For the five former US attorneys in front of the Senate Judiciary Committee, the ice was broken because, in part, of a small hole created by an unnamed Justice Department official who emailed one of the attorneys, warning them that the DOJ would "pull their gloves off and offer public criticisms" of the fired attorneys if they spoke publicly about their suspicious firings. One of the attorneys called it "a shot across the bow."

While the Attorney General's folks deny that any were fired for anything except cause, all five received glowing evaluations in the weeks preceding their firings. One was fired to make room for a Karl Rove employee. Carol Lam, the US attorney in San Diego, was fired after her rigorous pursuit of the Randy "Duke" Cunningham corruption case, even though she was told when she was appointed, in the wake of Enron, to pursue white collar criminals.

Another attorney, David Iglesias of New Mexico, was fired after refusing to release sealed indictments against Democrats before last year's congressional election. He testified that when he told Sen. Pete Domenici that he wouldn't file the indictments before the election, the senator told him, "Sorry to hear that," and hung up.

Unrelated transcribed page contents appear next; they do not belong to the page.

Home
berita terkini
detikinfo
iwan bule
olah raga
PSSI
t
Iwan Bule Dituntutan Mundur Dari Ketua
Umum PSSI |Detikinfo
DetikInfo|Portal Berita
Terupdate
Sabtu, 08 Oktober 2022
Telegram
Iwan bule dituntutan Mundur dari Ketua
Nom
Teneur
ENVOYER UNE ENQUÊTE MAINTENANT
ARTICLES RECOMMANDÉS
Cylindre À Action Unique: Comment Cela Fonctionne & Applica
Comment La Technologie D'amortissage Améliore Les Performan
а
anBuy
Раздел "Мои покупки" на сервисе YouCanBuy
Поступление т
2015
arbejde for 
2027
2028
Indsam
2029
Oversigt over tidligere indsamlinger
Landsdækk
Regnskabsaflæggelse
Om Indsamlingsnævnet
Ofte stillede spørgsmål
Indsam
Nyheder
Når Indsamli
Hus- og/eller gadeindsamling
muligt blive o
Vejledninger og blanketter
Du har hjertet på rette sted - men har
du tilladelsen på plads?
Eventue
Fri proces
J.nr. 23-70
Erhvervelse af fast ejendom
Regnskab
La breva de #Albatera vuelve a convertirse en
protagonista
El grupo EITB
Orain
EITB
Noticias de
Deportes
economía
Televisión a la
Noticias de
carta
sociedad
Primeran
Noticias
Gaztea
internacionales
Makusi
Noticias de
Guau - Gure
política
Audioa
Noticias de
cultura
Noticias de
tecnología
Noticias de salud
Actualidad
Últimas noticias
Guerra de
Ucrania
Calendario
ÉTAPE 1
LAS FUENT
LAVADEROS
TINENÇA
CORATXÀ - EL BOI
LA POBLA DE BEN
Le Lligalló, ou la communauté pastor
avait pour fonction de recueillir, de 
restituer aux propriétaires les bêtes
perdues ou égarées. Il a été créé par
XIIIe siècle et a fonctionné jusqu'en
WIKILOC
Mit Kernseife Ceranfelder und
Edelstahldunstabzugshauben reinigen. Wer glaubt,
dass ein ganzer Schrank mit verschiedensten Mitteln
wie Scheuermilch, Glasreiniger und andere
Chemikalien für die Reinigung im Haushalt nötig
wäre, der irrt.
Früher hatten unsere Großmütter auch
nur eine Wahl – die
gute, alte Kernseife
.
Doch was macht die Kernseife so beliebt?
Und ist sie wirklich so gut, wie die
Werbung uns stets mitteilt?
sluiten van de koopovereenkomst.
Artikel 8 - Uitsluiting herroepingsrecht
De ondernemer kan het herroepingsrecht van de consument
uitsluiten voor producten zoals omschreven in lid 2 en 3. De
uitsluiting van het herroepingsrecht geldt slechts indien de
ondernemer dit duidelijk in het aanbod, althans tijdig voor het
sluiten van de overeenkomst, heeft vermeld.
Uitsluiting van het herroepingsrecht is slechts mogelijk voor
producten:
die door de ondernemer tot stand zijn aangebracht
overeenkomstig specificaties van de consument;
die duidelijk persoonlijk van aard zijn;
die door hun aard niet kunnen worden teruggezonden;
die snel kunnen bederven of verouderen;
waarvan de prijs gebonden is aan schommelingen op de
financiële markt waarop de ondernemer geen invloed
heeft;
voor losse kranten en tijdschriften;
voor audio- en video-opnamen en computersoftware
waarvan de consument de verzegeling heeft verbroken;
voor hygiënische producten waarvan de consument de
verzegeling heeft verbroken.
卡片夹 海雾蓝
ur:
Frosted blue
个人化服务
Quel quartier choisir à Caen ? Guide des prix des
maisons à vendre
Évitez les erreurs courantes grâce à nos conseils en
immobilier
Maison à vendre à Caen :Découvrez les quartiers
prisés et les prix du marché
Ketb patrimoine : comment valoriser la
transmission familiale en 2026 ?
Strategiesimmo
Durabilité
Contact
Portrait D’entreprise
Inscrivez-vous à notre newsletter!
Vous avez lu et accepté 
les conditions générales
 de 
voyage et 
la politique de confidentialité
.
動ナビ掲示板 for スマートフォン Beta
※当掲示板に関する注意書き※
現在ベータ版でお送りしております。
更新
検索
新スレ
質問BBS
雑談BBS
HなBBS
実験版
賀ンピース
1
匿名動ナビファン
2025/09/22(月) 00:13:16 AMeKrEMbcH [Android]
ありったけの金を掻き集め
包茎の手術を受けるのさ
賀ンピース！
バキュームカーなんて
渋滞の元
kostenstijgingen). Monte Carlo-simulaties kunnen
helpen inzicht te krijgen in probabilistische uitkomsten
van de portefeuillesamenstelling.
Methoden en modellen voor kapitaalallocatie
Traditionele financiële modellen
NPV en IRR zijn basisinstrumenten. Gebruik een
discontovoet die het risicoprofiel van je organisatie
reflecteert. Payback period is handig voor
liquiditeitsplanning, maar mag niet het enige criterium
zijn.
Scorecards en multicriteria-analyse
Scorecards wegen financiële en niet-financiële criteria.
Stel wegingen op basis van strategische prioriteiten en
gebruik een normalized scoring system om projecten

So now it's time to get those ice picks, stones and bricks and whack away at a shattered ice pack of lies until we see truth again. Then, like Pearl the dog, we must get in the ice and flail, because in this, the people are the police, and though we may undo the damage of some megalomaniacal Republicans, we must be vigilant, lest the pendulum of corruption swing too easily the other way, and we end up switching red ice for blue.